• [指示]:
この論文紹介によると、CTおよび病理画像のデータセットは何人の患者から収集されたか。

注目論文:病理・CT画像の統合AIによる間質性肺疾患診断の精度向上

呼吸器内科
間質性肺疾患(ILD)、特に通常型間質性肺炎(UIP)の診断は多分野連携アプローチが必要とされる難しい課題です。本研究では、CT画像と病理画像を統合したマルチモーダルAIアルゴリズムを開発し、一般病理医のUIP診断精度が専門医レベルに向上することを示しています。κスコアが0.273から0.737へと著明に改善した点は特筆に値します。日常診療では呼吸器専門病理医がいない施設も多く、このようなAIツールは診断精度の標準化と向上に大きく貢献する可能性があります。
Enhancing Interstitial Lung Disease Diagnoses Through Multimodal AI Integration of Histopathological and CT Image Data
病理組織学的およびCT画像データのマルチモーダルAI統合による間質性肺疾患診断の向上
Lami K, Ozasa M, Che X, Uegami W, Kato Y, Zaizen Y, Tsuyama N, Mori I, Ichihara S, Yoon HS, Egashira R, Kataoka K, Johkoh T, Kondo Y, Attanoos R, Cavazza A, Marchevsky AM, Schneider F, Augustyniak JW, Almutrafi A, Fabro AT, Brcic L, Roden AC, Smith M, Moreira A, Fukuoka J.
Respirology. 2025 Apr 2. doi: 10.1111/resp.70036.
https://pubmed.ncbi.nlm.nih.gov/40176267/
背景:
間質性肺疾患(ILD)の診断は、様々な臨床、放射線、病理組織学的データの統合に依存しています。ILD、特に通常型間質性肺炎(UIP)の診断精度を高めることは困難であり、多分野連携アプローチが必要です。そこで本研究では、CT画像と病理組織画像を組み合わせたマルチモーダル人工知能(AI)アルゴリズムを開発し、UIP診断の精度と一貫性を向上させることを目的としました。

研究デザイン:
2009年から2021年の間に間質性肺疾患と診断された324患者のCTおよび病理画像データセットを収集しました。モデルのCTコンポーネントは28種類の放射線学的特徴を識別するよう訓練されました。病理コンポーネントは我々の以前の研究で開発されたものを使用しました。合計114のサンプルを選択し、マルチモーダルAIモデルのテストに使用しました。マルチモーダルAIの性能は、専門病理医と一般病理医との比較を通じて評価されました。

結果:
開発されたマルチモーダルAIは、UIPと非UIPの識別において著しい改善を示し、AUC 0.92を達成しました。一般病理医が使用した場合、診断一致率は有意に向上し、モデル導入前のκスコア0.273からモデル導入後は0.737に改善しました。さらに、専門呼吸器病理医との診断一致率もモデル導入前のκスコア0.278-0.53からモデル導入後は0.474-0.602に向上しました。また、このモデルは一般病理医の診断確信度も向上させました。

結論:
CTと病理組織画像を組み合わせたマルチモーダルAIアルゴリズムは、専門的な知識が限られている場合でも、UIPの同定における病理医の診断精度、一貫性、および確信度を高めます。

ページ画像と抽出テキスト

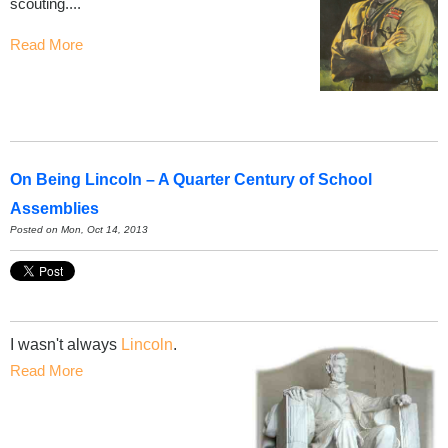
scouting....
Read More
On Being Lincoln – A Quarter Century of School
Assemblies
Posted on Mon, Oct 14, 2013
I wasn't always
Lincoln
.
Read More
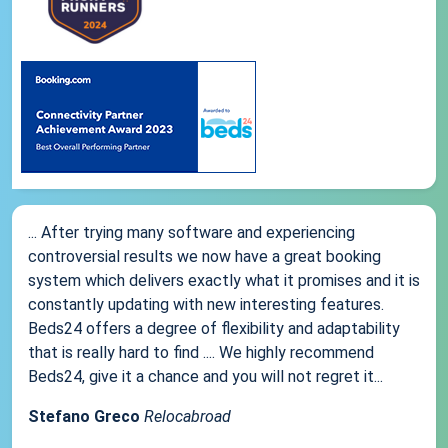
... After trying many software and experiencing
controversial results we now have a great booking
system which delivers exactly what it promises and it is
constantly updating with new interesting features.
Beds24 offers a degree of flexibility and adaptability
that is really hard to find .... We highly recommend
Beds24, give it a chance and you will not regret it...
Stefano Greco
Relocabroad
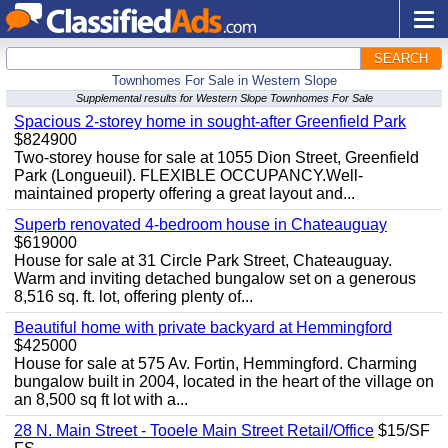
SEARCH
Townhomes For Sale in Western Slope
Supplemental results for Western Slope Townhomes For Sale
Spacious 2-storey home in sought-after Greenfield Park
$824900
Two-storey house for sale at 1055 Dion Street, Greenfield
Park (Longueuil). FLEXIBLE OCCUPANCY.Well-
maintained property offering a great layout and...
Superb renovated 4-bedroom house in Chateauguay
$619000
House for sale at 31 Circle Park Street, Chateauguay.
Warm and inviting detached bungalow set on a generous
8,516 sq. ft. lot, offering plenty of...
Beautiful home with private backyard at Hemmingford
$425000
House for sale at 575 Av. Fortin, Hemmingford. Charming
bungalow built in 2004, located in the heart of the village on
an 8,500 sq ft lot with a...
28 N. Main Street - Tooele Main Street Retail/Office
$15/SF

• [回答]:
2009年から2021年の間に間質性肺疾患と診断された324人の患者から収集された。